Efficiency ratio is one of the most important operational ratios in the banking sector. It’s formulated as noninterest expenses divided by revenues. It essentially measures operational expenses such as salaries and sales expenses. It’s a quick, easy, and intuitive measure of the ability of a bank to turn its resources into revenue. It goes without saying that the lower the ratio, the better for a bank. A decrease in efficiency ratio generally implies either an increase in revenues, a decrease in costs, or a higher rate of revenue increases than costs.

Better banks continue to get more efficient in 2014

In 2014, the banking sector saw increasing efficiency, which saw the long-term trend of efficiency ratios declining. In general, bigger and better managed banks continued to become more nimble. Among the big four banks, Wells Fargo (WFC) had the best efficiency ratio underlining its focus on operational improvement. Wells Fargo was followed by Citigroup (C), Bank of America (BAC) and JPMorgan (JPM). Among the next tier of banks, US Bank, a part of the Financial Select Sector SPDR (XLF), had the industry leading efficiency ratio due to its continued focus on core operations.

Questions -
- 1) Copy the passage on bank efficiency ratios verbatim from "In 2014, the" up to and including "on core operations.".
- 2) Pick up the passage on bank efficiency ratios after its last sentence and continue it in the same technical voice.
These items come from a source other than the passage on bank efficiency ratios.

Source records
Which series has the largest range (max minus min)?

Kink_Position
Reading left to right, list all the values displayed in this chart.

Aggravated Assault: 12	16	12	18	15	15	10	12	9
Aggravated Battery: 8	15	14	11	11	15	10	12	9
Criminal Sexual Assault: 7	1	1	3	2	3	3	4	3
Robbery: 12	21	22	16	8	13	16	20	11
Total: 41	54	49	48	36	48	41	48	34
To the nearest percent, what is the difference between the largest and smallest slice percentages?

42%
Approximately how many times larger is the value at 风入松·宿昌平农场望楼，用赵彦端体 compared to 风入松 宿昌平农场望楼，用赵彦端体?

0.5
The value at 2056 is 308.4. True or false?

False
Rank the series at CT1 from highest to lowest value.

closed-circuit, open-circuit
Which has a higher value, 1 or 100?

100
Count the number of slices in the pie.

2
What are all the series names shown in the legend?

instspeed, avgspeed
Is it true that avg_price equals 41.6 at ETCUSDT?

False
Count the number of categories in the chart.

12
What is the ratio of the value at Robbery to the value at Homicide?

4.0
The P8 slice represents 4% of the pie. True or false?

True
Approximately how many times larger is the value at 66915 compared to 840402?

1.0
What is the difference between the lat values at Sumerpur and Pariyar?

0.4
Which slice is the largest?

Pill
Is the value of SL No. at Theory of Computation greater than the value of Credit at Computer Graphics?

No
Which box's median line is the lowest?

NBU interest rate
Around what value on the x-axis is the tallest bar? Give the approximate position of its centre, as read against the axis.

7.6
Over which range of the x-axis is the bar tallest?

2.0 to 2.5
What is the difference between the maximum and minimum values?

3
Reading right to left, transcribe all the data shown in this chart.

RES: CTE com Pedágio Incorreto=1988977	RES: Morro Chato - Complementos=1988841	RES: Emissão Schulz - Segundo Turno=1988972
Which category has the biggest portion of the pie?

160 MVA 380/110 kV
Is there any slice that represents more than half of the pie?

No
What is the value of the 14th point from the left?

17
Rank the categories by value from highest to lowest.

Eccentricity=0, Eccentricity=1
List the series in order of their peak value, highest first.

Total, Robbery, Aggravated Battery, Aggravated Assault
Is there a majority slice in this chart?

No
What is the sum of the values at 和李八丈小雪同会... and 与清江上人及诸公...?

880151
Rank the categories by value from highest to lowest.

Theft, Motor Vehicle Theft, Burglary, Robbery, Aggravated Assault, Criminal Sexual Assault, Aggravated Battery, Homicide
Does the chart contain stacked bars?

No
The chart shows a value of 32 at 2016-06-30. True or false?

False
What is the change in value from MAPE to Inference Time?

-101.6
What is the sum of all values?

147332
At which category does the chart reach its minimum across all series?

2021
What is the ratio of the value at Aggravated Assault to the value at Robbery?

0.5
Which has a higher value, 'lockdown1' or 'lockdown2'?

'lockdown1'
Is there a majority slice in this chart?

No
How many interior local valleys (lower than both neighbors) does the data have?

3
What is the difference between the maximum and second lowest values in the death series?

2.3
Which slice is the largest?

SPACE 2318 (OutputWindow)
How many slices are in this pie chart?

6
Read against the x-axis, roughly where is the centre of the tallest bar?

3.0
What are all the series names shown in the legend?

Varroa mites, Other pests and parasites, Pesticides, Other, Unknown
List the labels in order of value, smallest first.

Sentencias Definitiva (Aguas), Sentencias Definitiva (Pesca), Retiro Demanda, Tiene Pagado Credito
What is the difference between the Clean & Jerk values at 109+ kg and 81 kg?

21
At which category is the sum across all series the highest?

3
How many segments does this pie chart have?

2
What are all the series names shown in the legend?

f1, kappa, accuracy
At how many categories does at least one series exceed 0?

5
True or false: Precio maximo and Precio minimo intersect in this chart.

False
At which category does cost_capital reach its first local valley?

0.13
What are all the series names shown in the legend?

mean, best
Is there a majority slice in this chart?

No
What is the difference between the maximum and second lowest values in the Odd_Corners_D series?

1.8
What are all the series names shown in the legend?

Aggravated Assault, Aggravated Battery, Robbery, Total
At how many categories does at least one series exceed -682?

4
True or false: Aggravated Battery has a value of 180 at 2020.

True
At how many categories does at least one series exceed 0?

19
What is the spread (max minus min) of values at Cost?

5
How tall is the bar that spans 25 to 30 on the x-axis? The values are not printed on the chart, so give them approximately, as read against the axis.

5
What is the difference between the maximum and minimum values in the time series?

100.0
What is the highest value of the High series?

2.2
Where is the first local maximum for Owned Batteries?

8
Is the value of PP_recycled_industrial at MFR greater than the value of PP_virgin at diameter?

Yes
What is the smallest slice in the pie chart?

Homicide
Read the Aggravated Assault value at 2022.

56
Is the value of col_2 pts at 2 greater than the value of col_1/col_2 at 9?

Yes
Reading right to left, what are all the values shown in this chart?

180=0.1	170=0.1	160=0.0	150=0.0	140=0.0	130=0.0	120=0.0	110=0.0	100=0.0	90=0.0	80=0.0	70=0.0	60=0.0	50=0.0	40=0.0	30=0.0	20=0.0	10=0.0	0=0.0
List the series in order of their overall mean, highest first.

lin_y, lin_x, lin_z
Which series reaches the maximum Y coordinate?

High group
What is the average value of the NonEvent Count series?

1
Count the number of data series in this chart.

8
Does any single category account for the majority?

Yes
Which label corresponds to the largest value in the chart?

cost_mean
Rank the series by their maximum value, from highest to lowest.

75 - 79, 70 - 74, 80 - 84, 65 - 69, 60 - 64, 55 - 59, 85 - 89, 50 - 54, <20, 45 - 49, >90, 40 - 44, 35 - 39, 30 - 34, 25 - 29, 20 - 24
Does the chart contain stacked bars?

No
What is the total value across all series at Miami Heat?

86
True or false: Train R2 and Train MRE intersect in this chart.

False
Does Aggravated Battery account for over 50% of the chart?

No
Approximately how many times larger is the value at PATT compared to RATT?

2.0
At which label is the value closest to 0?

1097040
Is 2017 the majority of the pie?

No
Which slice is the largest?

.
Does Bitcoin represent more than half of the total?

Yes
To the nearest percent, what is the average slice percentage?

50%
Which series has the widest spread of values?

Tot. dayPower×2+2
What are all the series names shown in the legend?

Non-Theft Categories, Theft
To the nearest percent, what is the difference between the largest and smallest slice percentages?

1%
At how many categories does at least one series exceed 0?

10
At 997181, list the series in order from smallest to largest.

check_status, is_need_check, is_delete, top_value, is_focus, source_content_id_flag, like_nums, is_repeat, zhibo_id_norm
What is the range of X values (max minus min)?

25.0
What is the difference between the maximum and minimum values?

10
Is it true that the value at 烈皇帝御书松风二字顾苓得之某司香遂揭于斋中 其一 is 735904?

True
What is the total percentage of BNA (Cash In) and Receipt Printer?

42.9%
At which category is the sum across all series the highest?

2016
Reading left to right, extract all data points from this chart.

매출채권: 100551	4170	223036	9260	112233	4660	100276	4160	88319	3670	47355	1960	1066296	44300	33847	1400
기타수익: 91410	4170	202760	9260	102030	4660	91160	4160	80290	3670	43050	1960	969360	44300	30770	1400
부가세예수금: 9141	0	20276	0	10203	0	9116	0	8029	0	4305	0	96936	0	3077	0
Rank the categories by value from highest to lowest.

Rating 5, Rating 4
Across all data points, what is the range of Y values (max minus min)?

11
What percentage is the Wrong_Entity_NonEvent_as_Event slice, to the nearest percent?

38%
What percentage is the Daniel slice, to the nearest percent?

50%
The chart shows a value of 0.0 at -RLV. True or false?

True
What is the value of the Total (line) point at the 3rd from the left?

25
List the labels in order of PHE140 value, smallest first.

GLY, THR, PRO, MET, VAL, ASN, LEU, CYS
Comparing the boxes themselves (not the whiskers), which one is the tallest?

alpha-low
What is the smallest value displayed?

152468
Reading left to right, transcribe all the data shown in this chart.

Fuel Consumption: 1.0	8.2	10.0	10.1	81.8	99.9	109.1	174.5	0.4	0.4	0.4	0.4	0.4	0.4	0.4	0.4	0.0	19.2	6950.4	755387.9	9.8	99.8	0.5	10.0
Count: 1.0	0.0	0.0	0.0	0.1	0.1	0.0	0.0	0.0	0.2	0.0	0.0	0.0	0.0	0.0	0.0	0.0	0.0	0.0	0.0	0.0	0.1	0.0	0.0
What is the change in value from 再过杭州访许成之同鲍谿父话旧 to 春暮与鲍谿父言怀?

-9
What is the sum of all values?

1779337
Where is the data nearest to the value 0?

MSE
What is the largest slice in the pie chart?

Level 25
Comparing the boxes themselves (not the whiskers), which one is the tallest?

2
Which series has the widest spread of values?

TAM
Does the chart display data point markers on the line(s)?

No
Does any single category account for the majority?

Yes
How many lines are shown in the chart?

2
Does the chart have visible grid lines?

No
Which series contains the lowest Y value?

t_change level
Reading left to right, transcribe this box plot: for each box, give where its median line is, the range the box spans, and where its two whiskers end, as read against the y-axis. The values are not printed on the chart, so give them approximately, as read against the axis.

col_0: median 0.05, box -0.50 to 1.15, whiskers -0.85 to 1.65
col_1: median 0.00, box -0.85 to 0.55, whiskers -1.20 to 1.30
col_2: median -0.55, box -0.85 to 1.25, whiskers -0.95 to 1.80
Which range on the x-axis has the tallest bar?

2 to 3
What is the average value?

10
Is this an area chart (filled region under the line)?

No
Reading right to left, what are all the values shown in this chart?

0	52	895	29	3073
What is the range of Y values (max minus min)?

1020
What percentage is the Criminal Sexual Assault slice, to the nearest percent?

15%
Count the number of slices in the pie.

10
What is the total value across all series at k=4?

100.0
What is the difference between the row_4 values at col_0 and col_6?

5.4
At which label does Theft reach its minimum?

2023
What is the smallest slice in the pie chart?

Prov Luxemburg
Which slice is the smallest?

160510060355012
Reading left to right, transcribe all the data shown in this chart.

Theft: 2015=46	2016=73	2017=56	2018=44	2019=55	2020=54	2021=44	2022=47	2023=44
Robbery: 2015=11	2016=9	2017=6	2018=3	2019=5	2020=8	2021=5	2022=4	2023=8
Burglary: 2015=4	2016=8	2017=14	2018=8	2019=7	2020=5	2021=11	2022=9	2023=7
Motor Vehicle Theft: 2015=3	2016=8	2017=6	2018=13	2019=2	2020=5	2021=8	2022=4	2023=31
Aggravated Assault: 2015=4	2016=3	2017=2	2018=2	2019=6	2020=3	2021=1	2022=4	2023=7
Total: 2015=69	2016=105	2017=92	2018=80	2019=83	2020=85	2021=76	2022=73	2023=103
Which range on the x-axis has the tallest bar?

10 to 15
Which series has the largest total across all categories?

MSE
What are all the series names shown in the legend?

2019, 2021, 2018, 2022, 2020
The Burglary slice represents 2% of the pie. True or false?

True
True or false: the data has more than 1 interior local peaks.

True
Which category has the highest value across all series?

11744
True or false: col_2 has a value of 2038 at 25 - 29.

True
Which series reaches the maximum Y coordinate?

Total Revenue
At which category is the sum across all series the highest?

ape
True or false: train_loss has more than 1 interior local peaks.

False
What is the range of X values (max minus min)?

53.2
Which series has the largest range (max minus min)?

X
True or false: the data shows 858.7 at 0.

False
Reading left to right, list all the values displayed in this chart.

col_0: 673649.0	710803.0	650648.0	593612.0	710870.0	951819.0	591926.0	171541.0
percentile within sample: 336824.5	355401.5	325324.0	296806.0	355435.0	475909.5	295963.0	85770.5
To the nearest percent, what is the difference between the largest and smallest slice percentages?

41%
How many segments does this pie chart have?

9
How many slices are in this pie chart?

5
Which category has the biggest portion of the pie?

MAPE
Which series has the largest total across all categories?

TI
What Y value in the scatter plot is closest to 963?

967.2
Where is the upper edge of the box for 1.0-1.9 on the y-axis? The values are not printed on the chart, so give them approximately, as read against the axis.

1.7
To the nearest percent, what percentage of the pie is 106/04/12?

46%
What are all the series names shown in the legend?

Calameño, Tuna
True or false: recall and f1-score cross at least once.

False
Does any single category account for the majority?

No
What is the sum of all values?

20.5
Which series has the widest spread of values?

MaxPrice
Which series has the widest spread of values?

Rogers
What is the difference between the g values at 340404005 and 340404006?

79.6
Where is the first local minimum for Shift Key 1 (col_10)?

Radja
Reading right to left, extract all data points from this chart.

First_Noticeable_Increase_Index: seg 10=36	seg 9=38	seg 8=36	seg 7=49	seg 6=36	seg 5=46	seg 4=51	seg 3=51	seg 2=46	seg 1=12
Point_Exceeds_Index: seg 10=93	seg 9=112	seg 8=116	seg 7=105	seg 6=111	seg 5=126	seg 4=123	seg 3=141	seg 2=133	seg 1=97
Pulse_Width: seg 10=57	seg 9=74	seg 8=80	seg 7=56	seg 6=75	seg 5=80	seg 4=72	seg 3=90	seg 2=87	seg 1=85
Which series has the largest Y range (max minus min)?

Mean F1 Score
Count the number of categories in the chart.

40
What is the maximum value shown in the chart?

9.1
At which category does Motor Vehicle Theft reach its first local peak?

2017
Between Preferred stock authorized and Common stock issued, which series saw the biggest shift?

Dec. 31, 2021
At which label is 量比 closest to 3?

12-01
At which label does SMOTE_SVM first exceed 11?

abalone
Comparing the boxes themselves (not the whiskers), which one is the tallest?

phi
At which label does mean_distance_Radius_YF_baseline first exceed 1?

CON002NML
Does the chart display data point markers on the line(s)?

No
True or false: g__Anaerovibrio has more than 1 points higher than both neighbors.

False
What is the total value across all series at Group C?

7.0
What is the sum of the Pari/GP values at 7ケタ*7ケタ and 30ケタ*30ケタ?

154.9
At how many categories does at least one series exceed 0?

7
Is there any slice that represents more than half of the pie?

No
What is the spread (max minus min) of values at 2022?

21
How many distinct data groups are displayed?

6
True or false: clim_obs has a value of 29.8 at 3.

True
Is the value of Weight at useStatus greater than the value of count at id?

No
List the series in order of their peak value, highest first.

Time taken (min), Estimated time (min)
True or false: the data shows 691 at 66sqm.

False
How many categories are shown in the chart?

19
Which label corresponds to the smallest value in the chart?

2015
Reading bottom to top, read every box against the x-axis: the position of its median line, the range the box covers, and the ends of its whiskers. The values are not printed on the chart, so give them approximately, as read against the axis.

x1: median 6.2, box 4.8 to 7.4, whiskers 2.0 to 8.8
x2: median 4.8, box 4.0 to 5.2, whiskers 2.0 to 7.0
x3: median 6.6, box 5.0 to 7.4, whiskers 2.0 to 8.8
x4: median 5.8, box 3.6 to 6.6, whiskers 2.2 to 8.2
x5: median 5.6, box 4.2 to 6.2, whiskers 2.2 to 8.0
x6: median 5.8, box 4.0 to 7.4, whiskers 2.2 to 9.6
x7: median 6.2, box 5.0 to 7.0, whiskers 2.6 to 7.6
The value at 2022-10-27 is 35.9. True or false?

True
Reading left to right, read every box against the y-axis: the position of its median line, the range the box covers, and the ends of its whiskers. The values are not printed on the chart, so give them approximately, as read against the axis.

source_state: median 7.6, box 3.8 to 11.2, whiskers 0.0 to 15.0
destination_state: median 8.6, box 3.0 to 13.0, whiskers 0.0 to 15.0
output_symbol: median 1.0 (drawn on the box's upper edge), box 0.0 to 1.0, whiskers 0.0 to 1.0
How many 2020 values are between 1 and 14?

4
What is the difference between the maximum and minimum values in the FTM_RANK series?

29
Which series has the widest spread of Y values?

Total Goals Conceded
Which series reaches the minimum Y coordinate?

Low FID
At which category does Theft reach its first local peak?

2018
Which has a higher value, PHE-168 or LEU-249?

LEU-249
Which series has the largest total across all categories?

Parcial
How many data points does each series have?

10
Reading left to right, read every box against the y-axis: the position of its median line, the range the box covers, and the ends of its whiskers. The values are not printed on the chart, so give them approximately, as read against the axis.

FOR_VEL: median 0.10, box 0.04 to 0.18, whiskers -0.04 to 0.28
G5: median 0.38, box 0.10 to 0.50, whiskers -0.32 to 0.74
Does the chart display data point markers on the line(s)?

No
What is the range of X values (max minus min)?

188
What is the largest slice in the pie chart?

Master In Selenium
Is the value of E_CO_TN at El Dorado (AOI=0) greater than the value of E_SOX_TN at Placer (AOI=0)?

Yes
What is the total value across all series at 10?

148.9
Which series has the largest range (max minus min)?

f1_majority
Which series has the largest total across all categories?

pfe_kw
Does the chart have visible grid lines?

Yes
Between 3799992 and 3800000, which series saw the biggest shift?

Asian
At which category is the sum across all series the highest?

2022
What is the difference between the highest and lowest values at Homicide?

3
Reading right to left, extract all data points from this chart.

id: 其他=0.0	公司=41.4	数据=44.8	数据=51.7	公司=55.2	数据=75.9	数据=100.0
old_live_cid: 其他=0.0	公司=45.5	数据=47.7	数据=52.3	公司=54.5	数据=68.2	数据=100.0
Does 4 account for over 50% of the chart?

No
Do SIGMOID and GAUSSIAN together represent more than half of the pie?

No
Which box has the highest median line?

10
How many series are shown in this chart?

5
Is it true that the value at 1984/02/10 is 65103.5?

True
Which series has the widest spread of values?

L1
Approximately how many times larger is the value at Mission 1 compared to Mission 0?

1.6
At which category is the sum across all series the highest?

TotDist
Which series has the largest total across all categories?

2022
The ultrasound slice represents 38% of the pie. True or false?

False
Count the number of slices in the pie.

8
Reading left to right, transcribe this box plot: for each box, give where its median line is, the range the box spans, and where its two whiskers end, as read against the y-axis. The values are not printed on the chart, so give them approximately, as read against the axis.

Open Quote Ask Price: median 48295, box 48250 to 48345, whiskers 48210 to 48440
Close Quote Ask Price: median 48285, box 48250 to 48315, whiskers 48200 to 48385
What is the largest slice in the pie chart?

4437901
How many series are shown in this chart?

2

Task results -
- 1)
In 2014, the banking sector saw increasing efficiency, which saw the long-term trend of efficiency ratios declining. In general, bigger and better managed banks continued to become more nimble. Among the big four banks, Wells Fargo (WFC) had the best efficiency ratio underlining its focus on operational improvement. Wells Fargo was followed by Citigroup (C), Bank of America (BAC) and JPMorgan (JPM). Among the next tier of banks, US Bank, a part of the Financial Select Sector SPDR (XLF), had the industry leading efficiency ratio due to its continued focus on core operations.

- 2)
Size does matter in better operation efficiency

An interesting trend emerges if we break down banks according to their asset sizes. In descending order of asset size, the efficiency ratio decreases up to a certain extent and then rises again. The banks with the best efficiency ratios are those that have between $50 billion and $99 billion in assets. This group performs better on operational efficiency than the big four with more than $1 trillion in assets and the group with $100 billion to $999 billion in assets. This is largely because the banks that fall into this group have a greater focus both in terms of products and the regions in which they operate.